De vez en cuando veía aparecer una luz cegadora que iluminaba mi camino haciéndome creer que la salida estaba cerca; pero siempre caía en la misma trampa y la rutina se repetía. Las huellas cubrían ya casi todas las células de mi cuerpo.
Cerré los ojos procurando contener toda mi angustia e impotencia, hasta que oí un ruido. Acababan de dar las doce de manera pausada, acompasada y respetable en el reloj del pasillo. La casa había quedado finalmente a oscuras y tan sólo se escuchaba la respiración fuerte y entrecortada del abuelo, dormido desde hacía rato. A pesar de encontrarme bajo cobijo, me sentía como si estuviera a la intemperie en pleno invierno. No conseguía conciliar el sueño en esas condiciones.
Salí de mi habitación a hurtadillas y me dirigí a la puerta de entrada, con tan mala suerte, que las tablas del parquet parecían estarse quejando bajo mis pies, como si quisieran delatarme. Permanecí de pie, petrificada durante unos interminables minutos, hasta que me aseguré de que nadie se había percatado de mi aventura nocturna. Cuando al fin la brisa de la noche golpeó mi cara, noté como la sangre empezaba a bullir por mis venas en uno y otro sentido, provocando un atropello de sentimientos, pensamientos y sensaciones a su paso, que despertaban en mí emociones increíblemente fuertes, jamás experimentadas.
Antes de que alguien pudiera despertarse y notar mi ausencia, comencé a correr hacia la plaza Mayor de la ciudad. Las piernas me temblaban, y la conciencia no me dejaba en paz. Sin embargo, sabía que estaba haciendo lo correcto, que no podía seguir con una vida así…
El amanecer no se hizo esperar, y descubrí que, al contrario de lo que antes pensaba, los días podían despertarse con la dulce melodía de un pájaro desde su rama, o incluso con el amable saludo entre conocidos. Por una vez, hasta donde alcanza mi memoria, no escuché gritos, reproches ni llantos.
Sabía que no debía dejarme llevar por las emociones tan pronto. Tenía que continuar, y en esos momentos mi destino estaba a tan sólo unas manzanas.

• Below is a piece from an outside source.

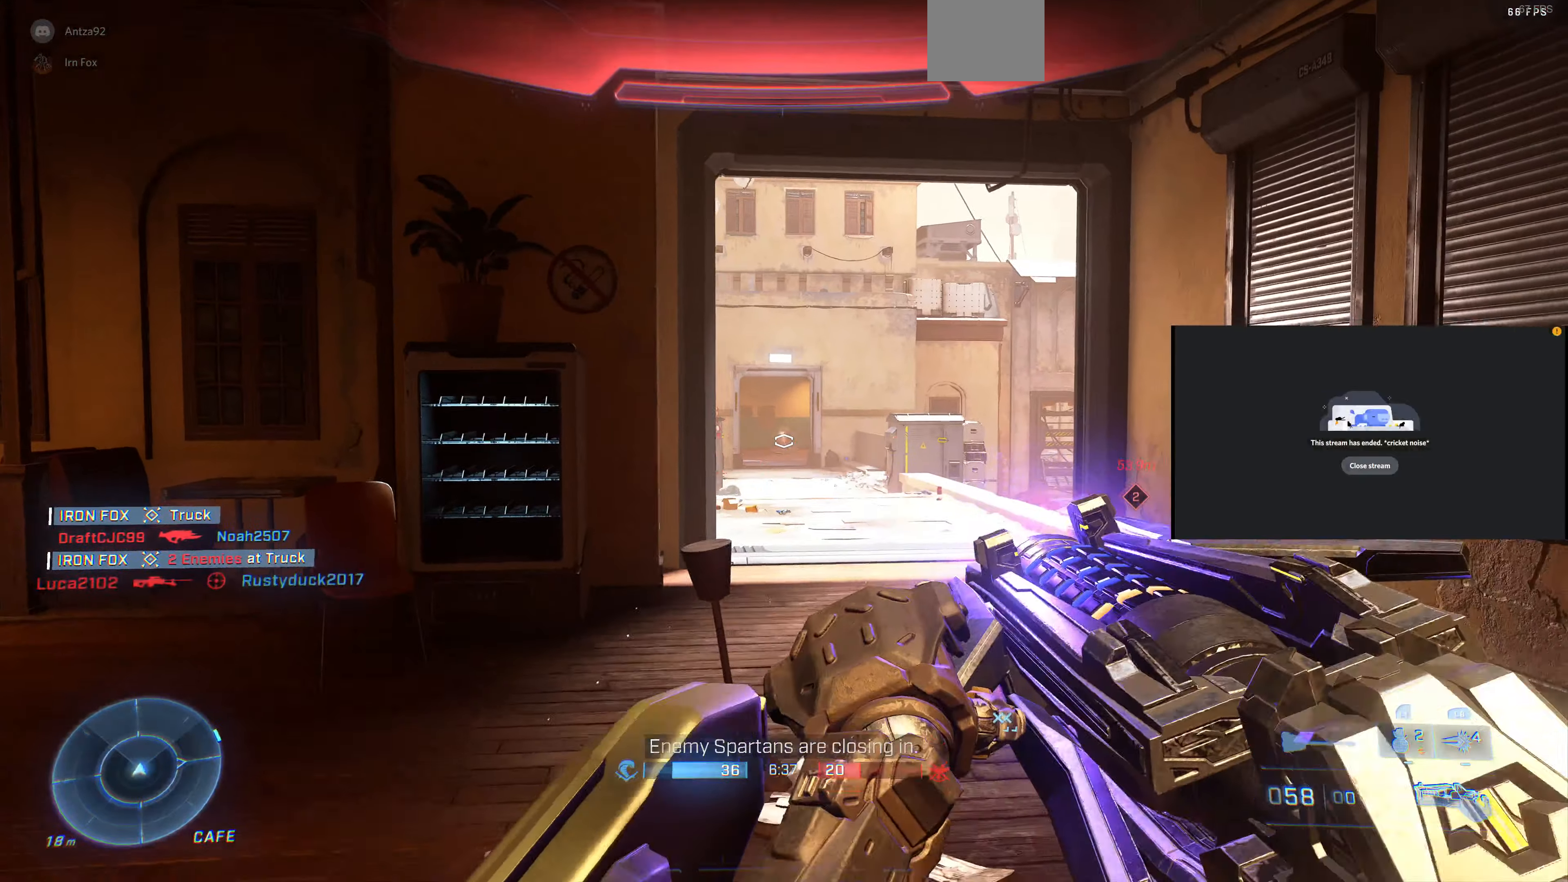
{"dt_ms": 500, "buttons": [], "left_stick": "left", "right_stick": "right", "events": [[33, "left_stick", "down-right"], [100, "right_stick", "center"], [167, "left_stick", "down"], [300, "left_stick", "left"], [333, "right_stick", "right"]]}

Atisbé a lo lejos la fortificación que buscaba, el lugar donde la esperanza, la seguridad y el futuro me esperaban. Allí estaba mi mejor amiga, que al ver reflejado tanto pánico en mi cara, se asustó. Yo no podía articular palabra y las lágrimas brotaron de mis ojos como si quisieran limpiar aquello que me atormentaba. Preparó un chocolate caliente y nos sentamos en el sofá.

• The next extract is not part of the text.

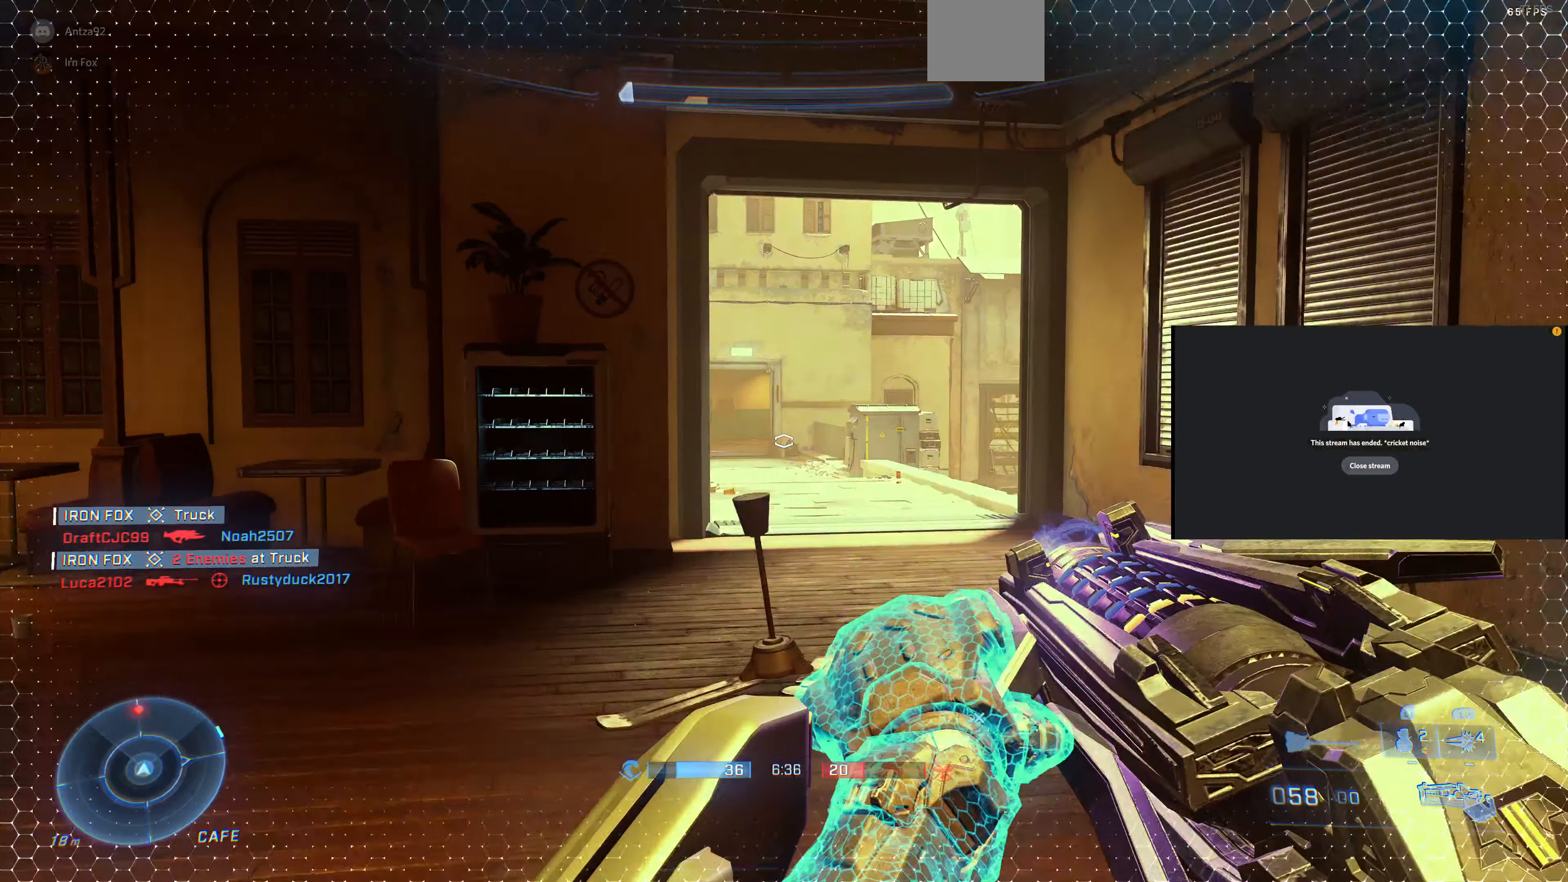
{"dt_ms": 500, "buttons": [], "left_stick": "down-left", "right_stick": "right", "events": [[100, "left_stick", "down-left"]]}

Pasamos unos minutos calladas, dejando que el silencio expresara todas nuestras emociones. Yo necesitaba sacar de mi interior aquellas vivencias que habían marchitado mi savia interior.
Tras contarla todas las atrocidades y abusos que había tenido que aguantar durante los últimos años, nos fundimos en un fuerte, largo y cariñoso abrazo. Sentí que el gran peso que soportaban mis espaldas se empezaba a aligerar.
Al fin me di cuenta de que la luz que iluminaba la salida de mi laberinto era denunciar la existencia de todo aquello que me retenía dentro.
¡Parecía que la vida me empezaba a sonreír de nuevo después de tantos años de carantoñas!